Problem details ▸ The required output is the line containing "des économies d’impôts" and every line after it, transcribed exactly through the end of the data below.

[Extracted page text data]
---+---

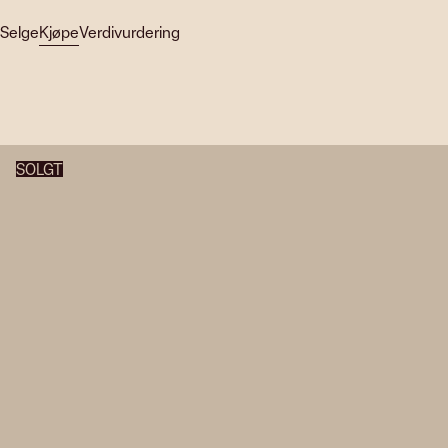
Selge
Kjøpe
Verdivurdering
SOLGT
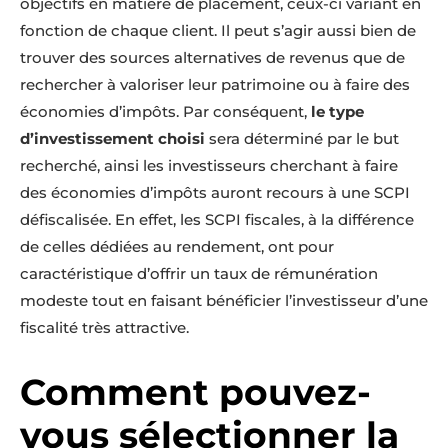
objectifs en matière de placement, ceux-ci variant en
fonction de chaque client. Il peut s’agir aussi bien de
trouver des sources alternatives de revenus que de
rechercher à valoriser leur patrimoine ou à faire des
économies d’impôts. Par conséquent,
le type
d’investissement choisi
sera déterminé par le but
recherché, ainsi les investisseurs cherchant à faire
des économies d’impôts auront recours à une SCPI
défiscalisée. En effet, les SCPI fiscales, à la différence
de celles dédiées au rendement, ont pour
caractéristique d’offrir un taux de rémunération
modeste tout en faisant bénéficier l’investisseur d’une
fiscalité très attractive.
Comment pouvez-
vous sélectionner la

---+---

Completed exercise ▸
des économies d’impôts auront recours à une SCPI
défiscalisée. En effet, les SCPI fiscales, à la différence
de celles dédiées au rendement, ont pour
caractéristique d’offrir un taux de rémunération
modeste tout en faisant bénéficier l’investisseur d’une
fiscalité très attractive.
Comment pouvez-
vous sélectionner la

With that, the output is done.